On 30 August 1871, he was promoted to major general and received the Order of St. Vladimir of the 3rd degree, Vladimir Mikhailovich Dobrovolsky was given command of the 3rd Infantry Brigade, with which he participated in the war with Turkey in 1877. Dobrovolsky distinguished himself at the Battle of Lovcha as a brave and proactive military commander, but some aspects of his activities such as violation of disposition, untimely conduct of attacks on Turkish fortifications, poor interaction with neighboring detachments and columns were subsequently criticized.
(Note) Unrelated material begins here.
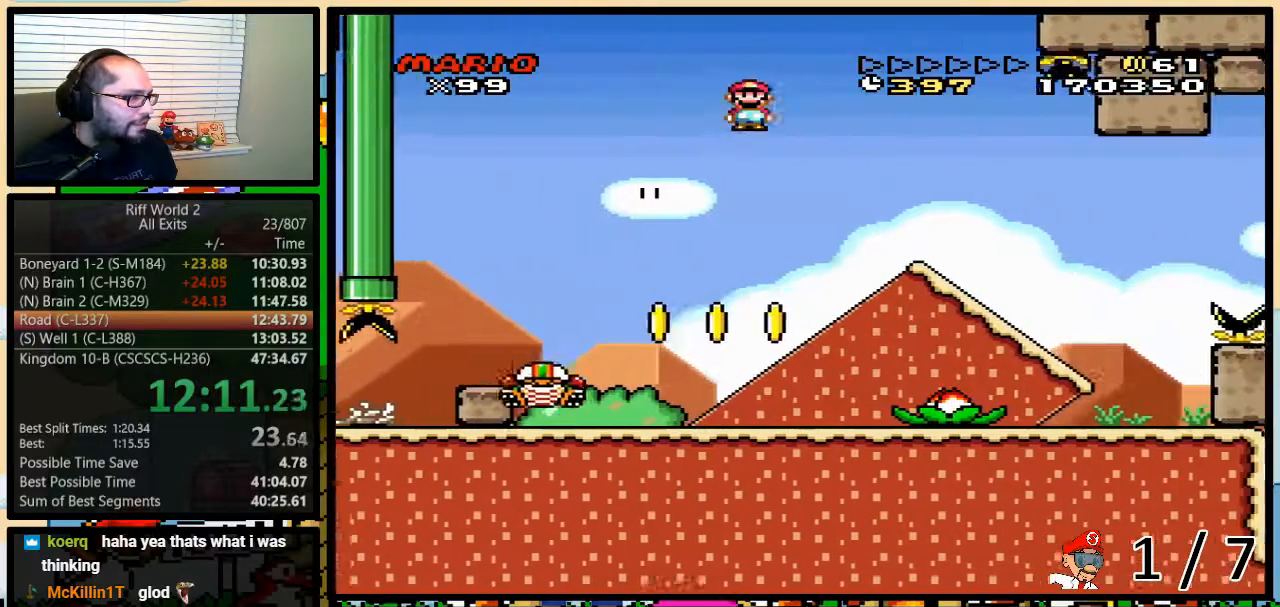
{"buttons": ["Y", "DPAD_DOWN"], "events": [[283, "A", "up"], [367, "DPAD_DOWN", "down"], [367, "DPAD_RIGHT", "up"]]}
Dobrovolsky was not destined to deploy his military talents: on 30 August near Plevna, he was seriously wounded by a grenade, being at the head of his troops, during the assault on the Krishinsky redoubt. When eight riflemen, who made up his personal cover and, as orderlies and messengers, carried out various orders, carried him off the battlefield, Dobrovolsky asked, through Mikhail Skobelev, to convey to the commander-in-chief, Grand Duke Nikolai Nikolaevich the Elder, his dying request that these eight riflemen be awarded military insignia order. This request was fulfilled by the Grand Duke. Dobrovolsky died a few hours later.

Dobrovolsky himself, as if anticipating his death, made his will three days before, and on the eve of the battle he expressed himself even more definitely:

Thank God, he managed to acquire good horses and a reliable carriage; at least after tomorrow they will transport my body to Russia.

On 21 September, Vladimir Mikhailovich Dobrovolsky was solemnly buried in Saint Petersburg in the Alexander Nevsky Lavra.